Reporter: Dimas Andi | Editor: Yudho Winarto
KONTAN.CO.ID - JAKARTA. Asosiasi Panas Bumi Indonesia (API) menilai investasi yang tinggi di bidang pembangkit listrik Energi Baru Terbarukan (EBT) sangat diperlukan. Namun, dibutuhkan juga kepastian peraturan yang membuat pengembang tertarik berinvestasi di sektor EBT.
Sebelumnya, Kementerian Energi dan Sumber Daya Mineral (ESDM) memproyeksikan nilai investasi pembangkit listrik EBT mencapai US$ 36,96 miliar hingga tahun 2025 nanti.
Investasi proyek EBT tersebut terdiri dari Pembangkit Listrik Tenaga Panas Bumi (PLTP) sebesar US$ 17,45 miliar, PLT Air dan PLT Mikrohidro sebesar US$ 14,58 miliar, PLT Surya dan PLT Bayu sebesar US$ 1,69 miliar, PLT Sampah sebesar US$ 1,6 miliar, PLT Bioenergi sebesar US$ 1,37 miliar, dan PLT Hybrid sebesar US$ 0,26 miliar.
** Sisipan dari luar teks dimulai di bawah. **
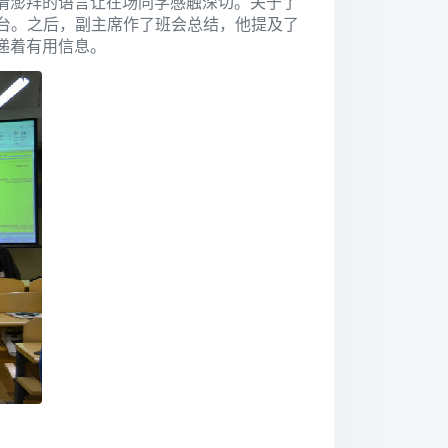
情澎拜的语言让在场同学感触深切。关于了
台。之后，副主席作了班会总结，他提及了
递着有用信息。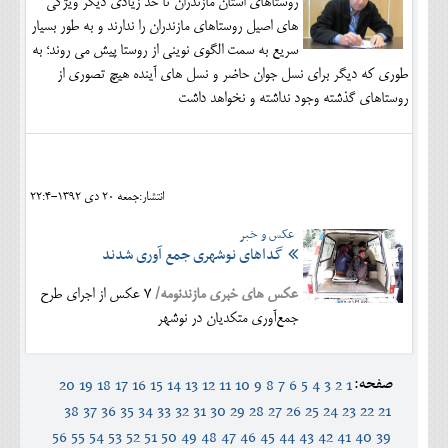
روستاهای استان مازندران تا حد زیادی دیگر ویژگی
های اصیل روستاهای مازندران را ندارند و به طور بسیار
سریع به سمت الگوی نوینی از روستا پیش می روند؛ به
طوری که دیگر برای نسل جوان حاضر و نسل های آینده هیچ تصوری از
روستاهای گذشته وجود نداشته و نخواهد داشت
انتشار:جمعه 20 دی 1392-22:4
عکس و خبر
گداهای نوشهری جمع آوری شدند
عکس های خبری مازندنومه/
7 عکس از اجرای طرح
جمع‌آوری متکدیان در نوشهر
صفحه:
20
19
18
17
16
15
14
13
12
11
10
9
8
7
6
5
4
3
2
1
38
37
36
35
34
33
32
31
30
29
28
27
26
25
24
23
22
21
56
55
54
53
52
51
50
49
48
47
46
45
44
43
42
41
40
39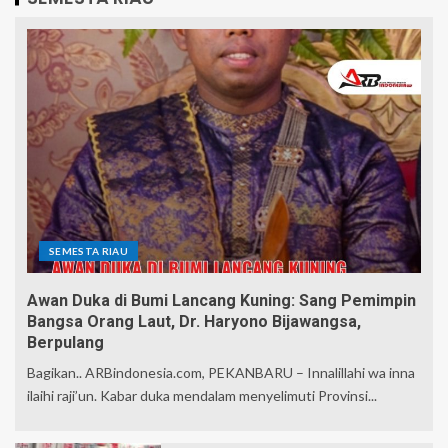
SEMESTA RIAU
Awan Duka di Bumi Lancang Kuning: Sang Pemimpin
Bangsa Orang Laut, Dr. Haryono Bijawangsa,
Berpulang
Bagikan.. ARBindonesia.com, PEKANBARU – Innalillahi wa inna
ilaihi raji’un. Kabar duka mendalam menyelimuti Provinsi...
Baca Juga: Dalam lima tahun, ESDM targetkan penambahan kapasitas pembangkit 27,38 GW
Ketua Umum API Prijandaru Effendi mengaku, tiap investor akan mempertimbangkan berbagai aspek sebelum melaksanakan proyek pembangkit EBT. Salah satu aspek yang cukup berpengaruh adalah regulasi yang mendukung investasi dari para pengembang EBT itu sendiri.
"Investor butuh kepastian harga jual listrik yang menunjang nilai keekonomian proyek EBT," kata dia, Rabu (5/2).
Maka dari itu, API masih terus mencermati rencana pemerintah yang hendak menerbitkan Perpres mengenai harga jual listrik dari pembangkit EBT. Prijandaru berharap adanya kepastian regulasi dapat mendorong investasi di bidang EBT, khususnya panas bumi.
"Tiga tahun terakhir proyek pembangkit panas bumi sulit berjalan karena regulasi yang ada ternyata belum mendukung," kata dia.
Lebih lanjut, ia tidak terlalu mempermasalahkan skema tarif yang akan ditentukan dalam Perpres Feed in Tariff Listrik EBT kelak. Memang, skema feed in tariff (FiT) dalam regulasi tersebut bisa menjadi salah satu opsi untuk memperlancar investasi di sektor panas bumi.